---------- DATA ----------

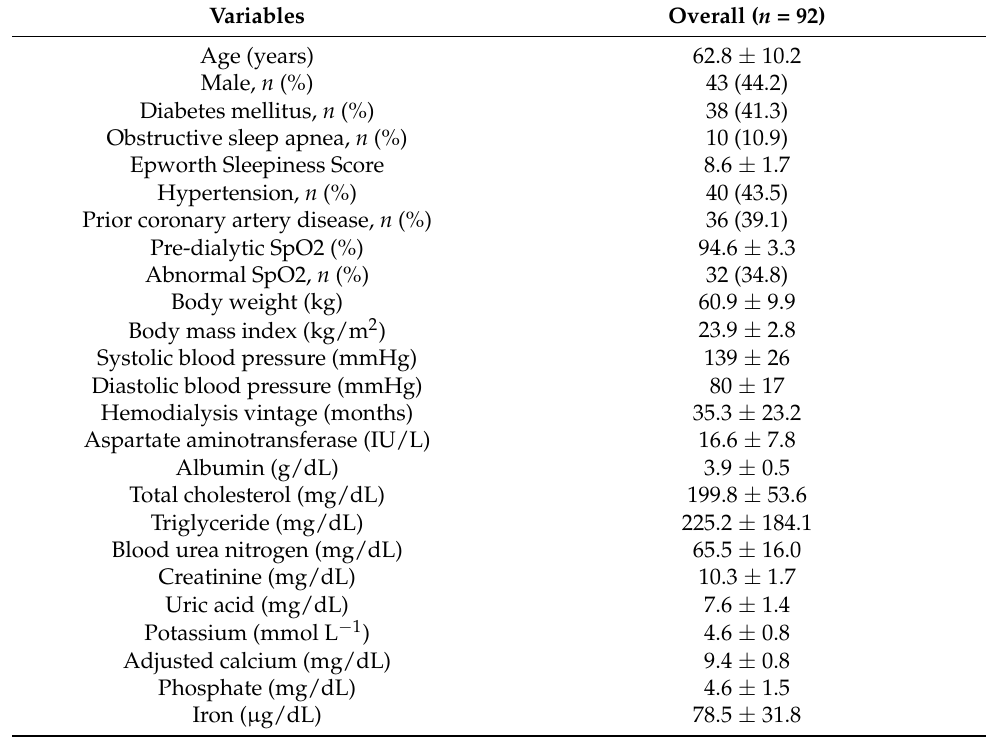
Table 1. Baseline bioclinical characteristics and laboratory features of the whole study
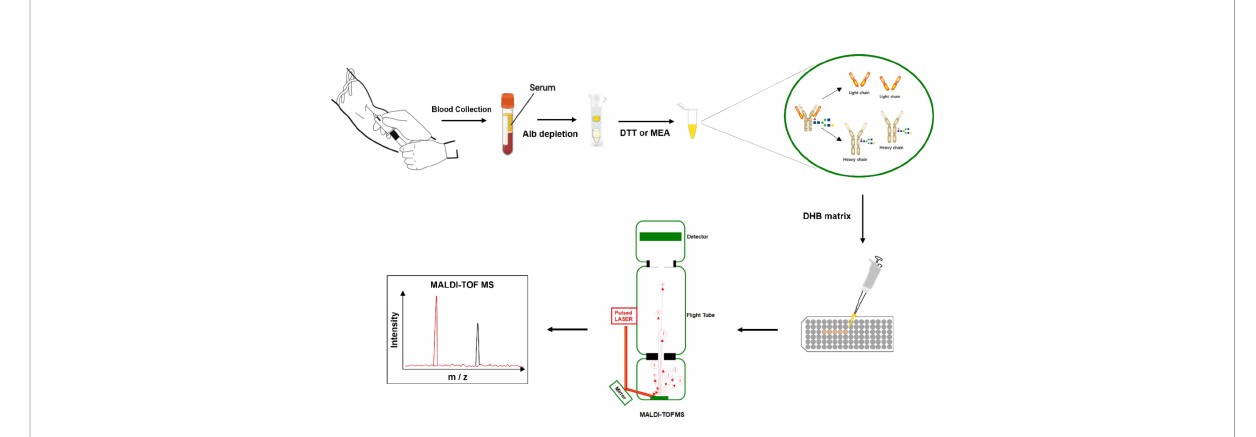
FIGURE 1 Work fl ow diagram of the MALDI-TOF MS method for the screening test of M- protein in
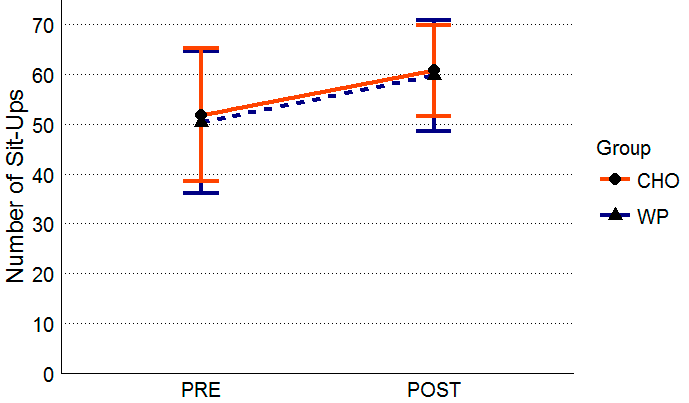
Figure 3. Sit-up Performance. All data are presented as means ± standard deviation values.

----------

- WHAT YOU HAVE TO DO -
Please copy the data above exactly, omitting the pictures.

- EXERCISE ANSWER -
Table 1. Baseline bioclinical characteristics and laboratory features of the whole study
FIGURE 1 Work fl ow diagram of the MALDI-TOF MS method for the screening test of M- protein in
Figure 3. Sit-up Performance. All data are presented as means ± standard deviation values.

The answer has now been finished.